The robots.txt convention is a file on your site which allows you to specify pages and content on your website that you would prefer search engine web-crawlers not to index. This of course requires the cooperation of the web-crawler. Google, Bing, Yahoo and most major search engines observe the exclusion protocol.

It stands in contrast to a domain’s Sitemap, which could be termed, the Inclusion Protocol. Now that you know what it is, you may wonder what the benefit is in having content on your site that you don’t want indexed.

Control Over Website Image

If there are parts of your website that are exhibiting errors recently or perhaps reflect poorly on your domain, excluding them is better than presenting poor quality content.

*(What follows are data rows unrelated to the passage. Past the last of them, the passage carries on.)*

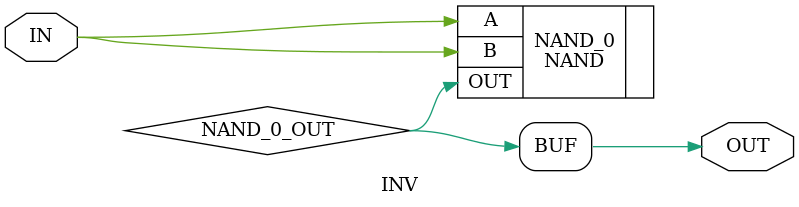
<source format=v>
module INV(
	output OUT,
	input IN
);

wire NAND_0_OUT;

NAND NAND_0(
	.OUT (NAND_0_OUT),
	.A (IN),
	.B (IN)
);
	
assign OUT = NAND_0_OUT;

endmodule

</source>
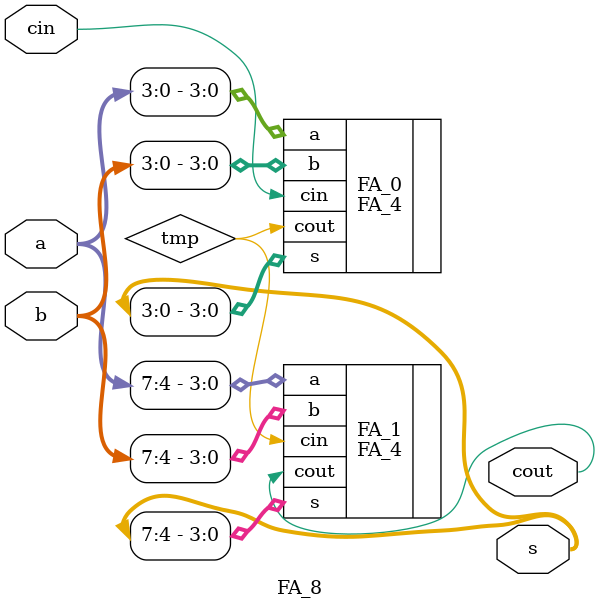
<source format=v>
module FA_8 (
	a,
	b,
	cin,
	s,
	cout
);
parameter DATA_WIDTH = 8;

input [DATA_WIDTH - 1: 0]a;
input [DATA_WIDTH - 1: 0]b;
input cin;
output [DATA_WIDTH -1 :0]s;
output cout;

wire tmp;

FA_4	FA_0(
			.a(a[3:0]), 
			.b (b[3:0]), 
			.cin(cin),       
			.s(s[3:0]), 
			.cout(tmp)
		);

FA_4 	FA_1(
			.a(a[7:4]), 
			.b (b[7:4]), 
			.cin(tmp),    
			.s(s[7:4]), 
			.cout(cout)
		);


endmodule
</source>
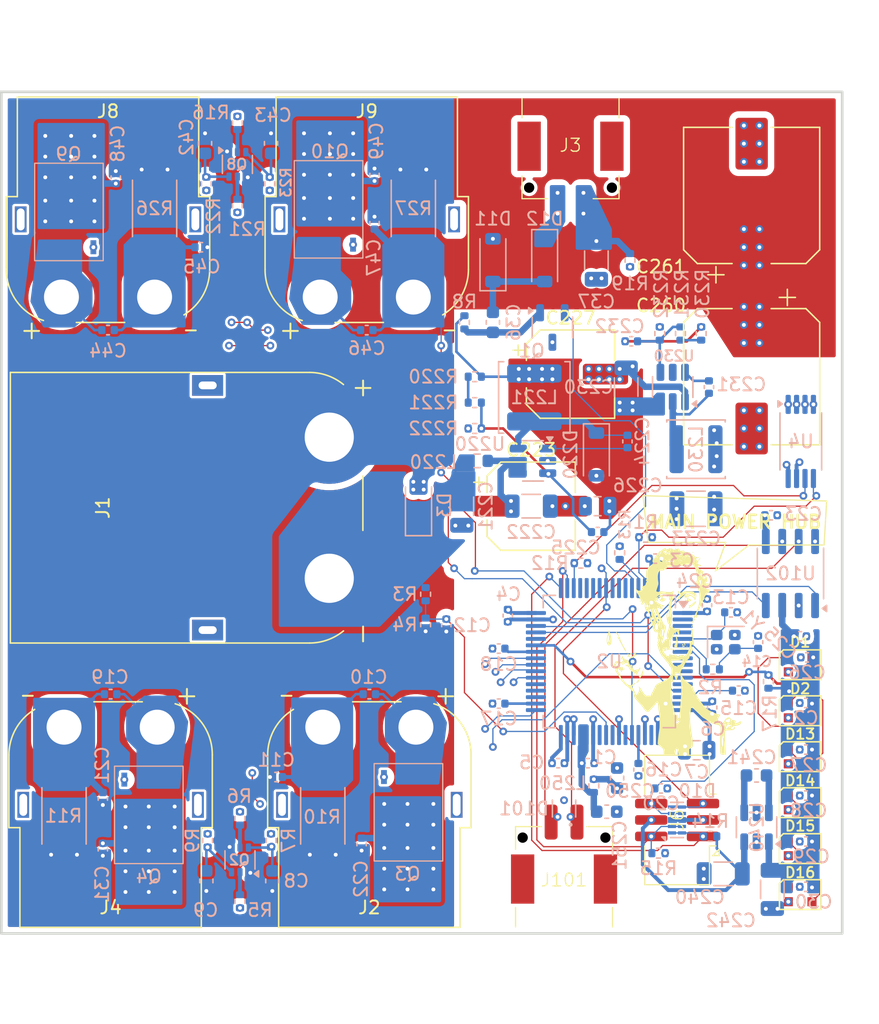
<source format=kicad_pcb>
(kicad_pcb
	(version 20241229)
	(generator "pcbnew")
	(generator_version "9.0")
	(general
		(thickness 1.6)
		(legacy_teardrops no)
	)
	(paper "A4")
	(layers
		(0 "F.Cu" signal)
		(4 "In1.Cu" power "FGND.Cu")
		(6 "In2.Cu" power "FPWR.Cu")
		(8 "In3.Cu" power "BPWR.Cu")
		(10 "In4.Cu" power "BGND.Cu")
		(2 "B.Cu" signal)
		(9 "F.Adhes" user "F.Adhesive")
		(11 "B.Adhes" user "B.Adhesive")
		(13 "F.Paste" user)
		(15 "B.Paste" user)
		(5 "F.SilkS" user "F.Silkscreen")
		(7 "B.SilkS" user "B.Silkscreen")
		(1 "F.Mask" user)
		(3 "B.Mask" user)
		(17 "Dwgs.User" user "User.Drawings")
		(19 "Cmts.User" user "User.Comments")
		(21 "Eco1.User" user "User.Eco1")
		(23 "Eco2.User" user "User.Eco2")
		(25 "Edge.Cuts" user)
		(27 "Margin" user)
		(31 "F.CrtYd" user "F.Courtyard")
		(29 "B.CrtYd" user "B.Courtyard")
		(35 "F.Fab" user)
		(33 "B.Fab" user)
		(39 "User.1" user)
		(41 "User.2" user)
		(43 "User.3" user)
		(45 "User.4" user)
	)
	(setup
		(stackup
			(layer "F.SilkS"
				(type "Top Silk Screen")
			)
			(layer "F.Paste"
				(type "Top Solder Paste")
			)
			(layer "F.Mask"
				(type "Top Solder Mask")
				(thickness 0.01)
			)
			(layer "F.Cu"
				(type "copper")
				(thickness 0.035)
			)
			(layer "dielectric 1"
				(type "prepreg")
				(thickness 0.1)
				(material "FR4")
				(epsilon_r 4.5)
				(loss_tangent 0.02)
			)
			(layer "In1.Cu"
				(type "copper")
				(thickness 0.035)
			)
			(layer "dielectric 2"
				(type "prepreg")
				(thickness 0.535)
				(material "FR4")
				(epsilon_r 4.5)
				(loss_tangent 0.02)
			)
			(layer "In2.Cu"
				(type "copper")
				(thickness 0.035)
			)
			(layer "dielectric 3"
				(type "prepreg")
				(thickness 0.1)
				(material "FR4")
				(epsilon_r 4.5)
				(loss_tangent 0.02)
			)
			(layer "In3.Cu"
				(type "copper")
				(thickness 0.035)
			)
			(layer "dielectric 4"
				(type "core")
				(thickness 0.535)
				(material "FR4")
				(epsilon_r 4.5)
				(loss_tangent 0.02)
			)
			(layer "In4.Cu"
				(type "copper")
				(thickness 0.035)
			)
			(layer "dielectric 5"
				(type "prepreg")
				(thickness 0.1)
				(material "FR4")
				(epsilon_r 4.5)
				(loss_tangent 0.02)
			)
			(layer "B.Cu"
				(type "copper")
				(thickness 0.035)
			)
			(layer "B.Mask"
				(type "Bottom Solder Mask")
				(thickness 0.01)
			)
			(layer "B.Paste"
				(type "Bottom Solder Paste")
			)
			(layer "B.SilkS"
				(type "Bottom Silk Screen")
			)
			(copper_finish "None")
			(dielectric_constraints no)
		)
		(pad_to_mask_clearance 0)
		(allow_soldermask_bridges_in_footprints no)
		(tenting front back)
		(pcbplotparams
			(layerselection 0x00000000_00000000_55555555_5755f5ff)
			(plot_on_all_layers_selection 0x00000000_00000000_00000000_00000000)
			(disableapertmacros no)
			(usegerberextensions no)
			(usegerberattributes yes)
			(usegerberadvancedattributes yes)
			(creategerberjobfile yes)
			(dashed_line_dash_ratio 12.000000)
			(dashed_line_gap_ratio 3.000000)
			(svgprecision 4)
			(plotframeref no)
			(mode 1)
			(useauxorigin no)
			(hpglpennumber 1)
			(hpglpenspeed 20)
			(hpglpendiameter 15.000000)
			(pdf_front_fp_property_popups yes)
			(pdf_back_fp_property_popups yes)
			(pdf_metadata yes)
			(pdf_single_document no)
			(dxfpolygonmode yes)
			(dxfimperialunits yes)
			(dxfusepcbnewfont yes)
			(psnegative no)
			(psa4output no)
			(plot_black_and_white yes)
			(sketchpadsonfab no)
			(plotpadnumbers no)
			(hidednponfab no)
			(sketchdnponfab yes)
			(crossoutdnponfab yes)
			(subtractmaskfromsilk no)
			(outputformat 1)
			(mirror no)
			(drillshape 1)
			(scaleselection 1)
			(outputdirectory "")
		)
	)
	(net 0 "")
	(net 1 "GND")
	(net 2 "VDDA")
	(net 3 "+5V")
	(net 4 "VDD")
	(net 5 "Net-(Q2A-C1)")
	(net 6 "Net-(Q2B-C2)")
	(net 7 "/Analog Stuff/vsense_p2")
	(net 8 "Net-(J2-Pin_2)")
	(net 9 "/Power/VBUS_{SENSE}")
	(net 10 "Net-(U2A-PF0-osc_in)")
	(net 11 "Net-(C14-Pad2)")
	(net 12 "Net-(U2A-PA2-opamp_vout_0)")
	(net 13 "Net-(U2A-PA6-opamp_vout_1)")
	(net 14 "Net-(U2A-PB12-opamp_vout_2)")
	(net 15 "Net-(U2A-PA8-opamp_vout_3)")
	(net 16 "Net-(J4-Pin_2)")
	(net 17 "/Analog Stuff/vsense_p3")
	(net 18 "/dbg.nrst")
	(net 19 "VBUS")
	(net 20 "Net-(D11-K)")
	(net 21 "Net-(Q1-D)")
	(net 22 "Vdrive")
	(net 23 "Net-(Q8A-C1)")
	(net 24 "Net-(Q10-G)")
	(net 25 "Net-(J8-Pin_2)")
	(net 26 "/Analog Stuff/vsense_p0")
	(net 27 "/Analog Stuff/vsense_p1")
	(net 28 "Net-(J9-Pin_2)")
	(net 29 "/Power/VBUS_{FLT}")
	(net 30 "/Power/12V_{SW}")
	(net 31 "/Power/12V_{BST}")
	(net 32 "+12V")
	(net 33 "/Power/12V_{FB}")
	(net 34 "/Power/3V3_{SW}")
	(net 35 "/Power/3V3_{BST}")
	(net 36 "/Power/3V3_{FB}")
	(net 37 "/Power/CP-")
	(net 38 "/Power/CP+")
	(net 39 "Net-(D1-DIN)")
	(net 40 "Net-(D1-DOUT)")
	(net 41 "Net-(D13-DIN)")
	(net 42 "/dbg.swdio")
	(net 43 "/dbg.swclk")
	(net 44 "/dbg.swo")
	(net 45 "Net-(D12-K)")
	(net 46 "Net-(D13-DOUT)")
	(net 47 "Net-(D14-DOUT)")
	(net 48 "Net-(D15-DOUT)")
	(net 49 "unconnected-(D16-DOUT-Pad1)")
	(net 50 "/CANH")
	(net 51 "/CANL")
	(net 52 "/Analog Stuff/clk_in")
	(net 53 "Net-(Q2B-B2)")
	(net 54 "Net-(Q2A-B1)")
	(net 55 "Net-(Q8A-B1)")
	(net 56 "Net-(Q8B-B2)")
	(net 57 "Net-(U2A-PB9-i2c_sda)")
	(net 58 "Net-(U2A-PF1-osc_out)")
	(net 59 "/Analog Stuff/~{chan2}")
	(net 60 "/Analog Stuff/~{chan3}")
	(net 61 "Net-(U2A-PA15-i2c_sclk)")
	(net 62 "Net-(U2A-PB8-boot0)")
	(net 63 "/Analog Stuff/~{chan0}")
	(net 64 "/Analog Stuff/~{chan1}")
	(net 65 "/Power/12V_{FBM}")
	(net 66 "/Power/3V3_{FBM}")
	(net 67 "Net-(U102-RXD)")
	(net 68 "Net-(U102-TXD)")
	(net 69 "unconnected-(U230-EN-Pad5)")
	(footprint "Connector_AMASS:AMASS_XT60PW-F_1x02_P7.20mm_Horizontal" (layer "F.Cu") (at 111.85 65.85))
	(footprint "Capacitor_SMD:CP_Elec_10x10" (layer "F.Cu") (at 158 58 90))
	(footprint "LED_SMD:LED_WS2812B-2020_PLCC4_2.0x2.0mm" (layer "F.Cu") (at 161.75 112))
	(footprint "LED_SMD:LED_WS2812B-2020_PLCC4_2.0x2.0mm" (layer "F.Cu") (at 161.75 97.8))
	(footprint "Bluesat:GregHouse" (layer "F.Cu") (at 152.24994 92.504904))
	(footprint "Capacitor_SMD:CP_Elec_10x10" (layer "F.Cu") (at 158 72 -90))
	(footprint "Bluesat:SM02B-PASS" (layer "F.Cu") (at 143.5 115 180))
	(footprint "LED_SMD:LED_WS2812B-2020_PLCC4_2.0x2.0mm" (layer "F.Cu") (at 161.75 101.35))
	(footprint "Bluesat:IDC6" (layer "F.Cu") (at 152.240001 106.2375 90))
	(footprint "Capacitor_SMD:CP_Elec_6.3x7.7" (layer "F.Cu") (at 140.96 82))
	(footprint "Connector_AMASS:AMASS_XT60PW-F_1x02_P7.20mm_Horizontal" (layer "F.Cu") (at 131.85 65.85))
	(footprint "Capacitor_SMD:CP_Elec_6.3x7.7" (layer "F.Cu") (at 144 71.8))
	(footprint "Connector_AMASS:AMASS_XT60PW-F_1x02_P7.20mm_Horizontal" (layer "F.Cu") (at 124.85 99.070001 180))
	(footprint "LED_SMD:LED_WS2812B-2020_PLCC4_2.0x2.0mm" (layer "F.Cu") (at 161.75 94.25))
	(footprint "Bluesat:SM02B-PASS" (layer "F.Cu") (at 144 50))
	(footprint "LED_SMD:LED_WS2812B-2020_PLCC4_2.0x2.0mm" (layer "F.Cu") (at 161.75 104.9))
	(footprint "LED_SMD:LED_WS2812B-2020_PLCC4_2.0x2.0mm" (layer "F.Cu") (at 161.75 108.45))
	(footprint "Connector_AMASS:AMASS_XT60PW-F_1x02_P7.20mm_Horizontal"
		(layer "F.Cu")
		(uuid "ebd9b2b7-3c61-43ad-9a01-eb7cef3f04b4")
		(at 104.85 99.07 180)
		(descr "Connector XT60 Horizontal PCB Female, https://www.tme.eu/Document/1191bc2fa3aee3c446e5a895fd8f7983/XT60PW-F.pdf")
		(tags "RC Connector XT60")
		(property "Reference" "J4"
			(at -3.6 -13.93 0)
			(layer "F.SilkS")
			(uuid "b461b9db-7ed5-4c4c-9442-7c2a6e03016f")
			(effects
				(font
					(size 1 1)
					(thickness 0.15)
				)
			)
		)
		(property "Value" "XT60F"
			(at -3.6 4.000001 0)
			(layer "F.Fab")
			(uuid "4e974bdd-3dce-4ae1-8279-35412e19c455")
			(effects
				(font
					(size 1 1)
					(thickness 0.15)
				)
			)
		)
		(property "Datasheet" "~"
			(at 0 0 180)
			(unlocked yes)
			(layer "F.Fab")
			(hide yes)
			(uuid "f6894a2a-c5df-428e-a296-d44345159173")
			(effects
				(font
					(size 1.27 1.27)
					(thickness 0.15)
				)
			)
		)
		(property "Description" "Generic connector, single row, 01x02, script generated"
			(at 0 0 180)
			(unlocked yes)
			(layer "F.Fab")
			(hide yes)
			(uuid "dade8049-b6a3-4cfe-b322-481742e06d7c")
			(effects
				(font
					(size 1.27 1.27)
					(thickness 0.15)
				)
			)
		)
		(property ki_fp_filters "Connector*:*_1x??_*")
		(path "/dfdefcaf-12cd-4252-bb51-a1950d062629/6b7dc64d-9cd6-42f7-af21-7e92fad5eee6/239937c8-5656-47a4-b89e-546a8f1fd04a")
		(sheetname "/Analog Stuff/Mosfets 2/")
		(sheetfile "mosfets.kicad_sch")
		(attr through_hole)
		(fp_line
			(start 4.26 -7.760001)
			(end 4.259999 -2.15)
			(stroke
				(width 0.12)
				(type solid)
			)
			(layer "F.SilkS")
			(uuid "63b65e22-af42-4841-b364-b9413e8909ca")
		)
		(fp_line
			(start 3.410001 -7.76)
			(end 4.26 -7.760001)
			(stroke
				(width 0.12)
				(type solid)
			)
			(layer "F.SilkS")
			(uuid "787f9261-d06c-4098-841d-4fab23b0492b")
		)
		(fp_line
			(start 3.41 -15.46)
			(end 3.410001 -7.76)
			(stroke
				(width 0.12)
				(type solid)
			)
			(layer "F.SilkS")
			(uuid "fad2477b-f5e7-4623-a053-9534e9d15a4a")
		)
		(fp_line
			(start -6.05 1.96)
			(end -2.31 1.96)
			(stroke
				(width 0.12)
				(type solid)
			)
			(layer "F.SilkS")
			(uuid "6eebf254-1c45-4e2d-879e-4ff1e2598d4e")
		)
		(fp_line
			(start -10.61 -15.46)
			(end 3.41 -15.46)
			(stroke
				(width 0.12)
				(type solid)
			)
			(layer "F.SilkS")
			(uuid "6377e535-903a-4891-8717-dd343cee79e3")
		)
		(fp_line
			(start -10.61 -15.46)
			(end -10.61 -7.760001)
			(stroke
				(width 0.12)
				(type solid)
			)
			(layer "F.SilkS")
			(uuid "330c6a67-22c6-4aec-b408-3e3fe2a69ff5")
		)
		(fp_line
			(start -11.46 -7.76)
			(end -10.61 -7.760001)
			(stroke
				(width 0.12)
				(type solid)
			)
			(layer "F.SilkS")
			(uuid "06b9c34a-1230-43c3-a5cb-6f91628e1a61")
		)
		(fp_line
			(start -11.46 -7.76)
			(end -11.46 -2.15)
			(stroke
				(width 0.12)
				(type solid)
			)
			(layer "F.SilkS")
			(uuid "fcadf4d8-c016-496e-a487-774e5d0624d7")
		)
		(fp_arc
			(start 4.259999 -2.15)
			(mid 3.727162 -0.126139)
			(end 2.266806 1.372958)
			(stroke
				(width 0.12)
				(type solid)
			)
			(layer "F.SilkS")
			(uuid "ccc445f0-8b6c-447a-974c-3bf24be2bcff")
		)
		(fp_arc
			(start -8.5899 1.808718)
			(mid -10.677645 0.302568)
			(end -11.46 -2.15)
			(stroke
				(width 0.12)
				(type solid)
			)
			(layer "F.SilkS")
			(uuid "af8bb367-3732-4921-b7bc-8be0142560d0")
		)
		(fp_line
			(start 4.65 2.55)
			(end 4.65 -15.85)
			(stroke
				(width 0.05)
				(type solid)
			)
			(layer "F.CrtYd")
			(uuid "629a5788-9e06-4f33-b6ec-801ea3ce841d")
		)
		(fp_line
			(start 4.65 2.55)
			(end -11.85 2.55)
			(stroke
				(width 0.05)
				(type solid)
			)
			(layer "F.CrtYd")
			(uuid "38cb42bd-f36a-499b-a349-adbaa54d78a5")
		)
		(fp_line
			(start -11.85 -15.85)
			(end 4.65 -15.85)
			(stroke
				(width 0.05)
				(type solid)
			)
			(layer "F.CrtYd")
			(uuid "e4ad067f-08e1-4006-b937-d462c2f10b97")
		)
		(fp_line
			(start -11.85 -15.85)
			(end -11.85 2.55)
			(stroke
				(width 0.05)
				(type solid)
			)
			(layer "F.CrtYd")
			(uuid "c5f48e9b-00b9-47b7-9ecb-4f5e32120e75")
		)
		(fp_line
			(start 4.15 -7.65)
			(end 4.150001 -2.15)
			(stroke
				(width 0.1)
				(type solid)
			)
			(layer "F.Fab")
			(uuid "2fd96ae1-d8e0-43e5-9164-caa61b26c299")
		)
		(fp_line
			(start 3.3 -7.649999)
			(end 3.299999 -15.35)
			(stroke
				(width 0.1)
				(type solid)
			)
			(layer "F.Fab")
			(uuid "bea1f29c-424d-43d2-aa6d-b8bb27ee178d")
		)
		(fp_line
			(start -7.35 1.85)
			(end 0.15 1.850001)
			(stroke
				(width 0.1)
				(type solid)
			)
			(layer "F.Fab")
			(uuid "cd1da68c-a79f-4257-8311-1b5cd06253fe")
		)
		(fp_line
			(start -10.5 -7.65)
			(end -10.5 -15.35)
			(stroke
				(width 0.1)
				(type solid)
			)
			(layer "F.Fab")
			(uuid "f306041b-f39c-4f14-a87d-dc0e7f320088")
		)
		(fp_line
			(start -10.5 -15.35)
			(end 3.299999 -15.35)
			(stroke
				(width 0.1)
				(type solid)
			)
			(layer "F.Fab")
			(uuid "f1cdc0ad-d3bb-4149-9c14-41540544e1fb")
		)
		(fp_line
			(start -11.35 -7.65)
			(end 4.15 -7.65)
			(stroke
				(width 0.1)
				(type solid)
			)
			(layer "F.Fab")
			(uuid "a6852e
... [1619247 chars truncated]
</source>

An example of such content could be some broken flash animations or a page on your website that is dedicated solely to responding to customer complaints.

This isn’t to say you don’t want people finding the page on your domain, just that you don’t want included as one of the primary functions of the website.

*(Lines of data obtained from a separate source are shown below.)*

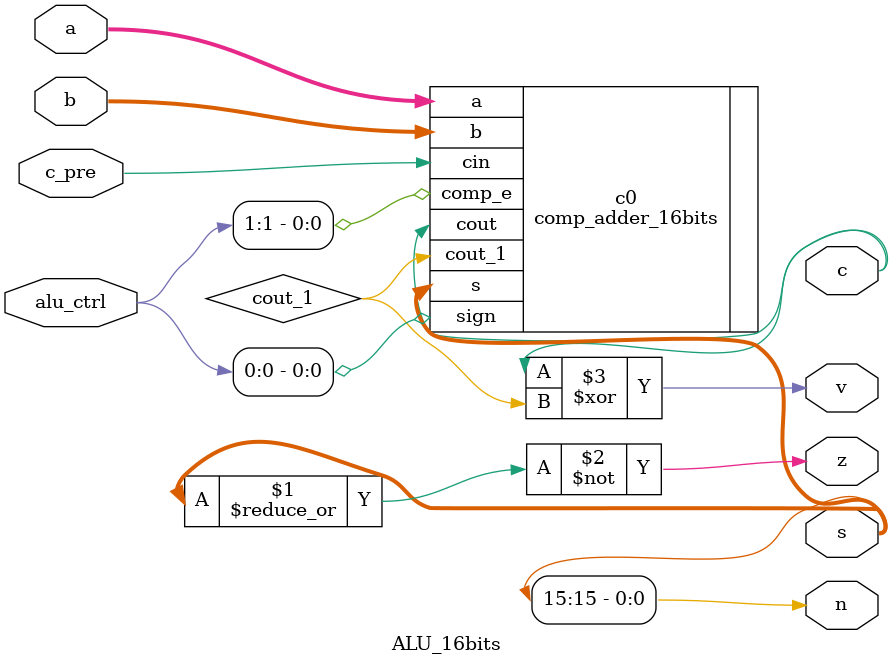
<source format=v>
`timescale 1ns / 1ps
module ALU_16bits(
input [15:0] a, b,
input [1:0] alu_ctrl,
input c_pre,
output [15:0] s,
output z, c, n, v);

wire cout_1;

comp_adder_16bits c0(.a(a), .b(b), .cin(c_pre),
.sign(alu_ctrl[0]), .comp_e(alu_ctrl[1]),
.s(s), .cout(c), .cout_1(cout_1));

assign n = s[15],
       z = ~(|s),
		 v = c^cout_1;

endmodule

</source>
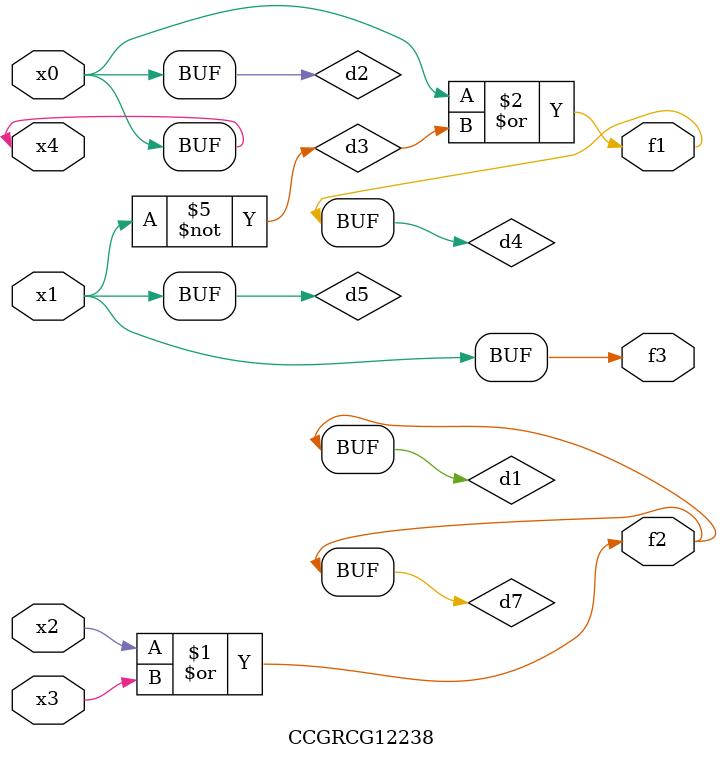
<source format=v>
module CCGRCG12238(
	input x0, x1, x2, x3, x4,
	output f1, f2, f3
);

	wire d1, d2, d3, d4, d5, d6, d7;

	or (d1, x2, x3);
	buf (d2, x0, x4);
	not (d3, x1);
	or (d4, d2, d3);
	not (d5, d3);
	nand (d6, d1, d3);
	or (d7, d1);
	assign f1 = d4;
	assign f2 = d7;
	assign f3 = d5;
endmodule

</source>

Offer Diverse Content While Stopping Theme Bleeding

If you have content on your website that you believe is contributing value to visitors but that you think web-crawlers may consider to be inconsistent with the thematic elements of the website (theme bleeding), robots exclusion will let you keep that content, while still optimising for rankings.

Make sure that the content isn’t too valuable though, as you may be missing out on some effective keyword opportunities just because you’re afraid indexing it may affect your rankings negatively.

Stop Rich Content Theft

This is an important factor for websites that display pictures and videos that have inherent proprietary value or are copyrighted.

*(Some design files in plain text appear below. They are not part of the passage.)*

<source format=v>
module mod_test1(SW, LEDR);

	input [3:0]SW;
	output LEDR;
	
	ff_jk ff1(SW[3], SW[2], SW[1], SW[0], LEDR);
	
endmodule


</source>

You can have a function on your website that stops people from saving these pieces of content. Some websites just stop you from right-clicking (an easily circumvented tactic), while others apply watermarks so its owner is permanently identified. But if they’re indexed then users can save them from the search engine page.

Note: With enough expertise anyone will be able to steal the image, but this may deter opportunists or people who are less au fait with technology.

Dangers of Robots.txt File

• The exclusion standard is purely advisory. Meaning the content still might get indexed.
• If there are too many pages in the convention, search engine may suspect you of cloaking.
• It can be an indicator to malicious bots of what exactly to strip from your site.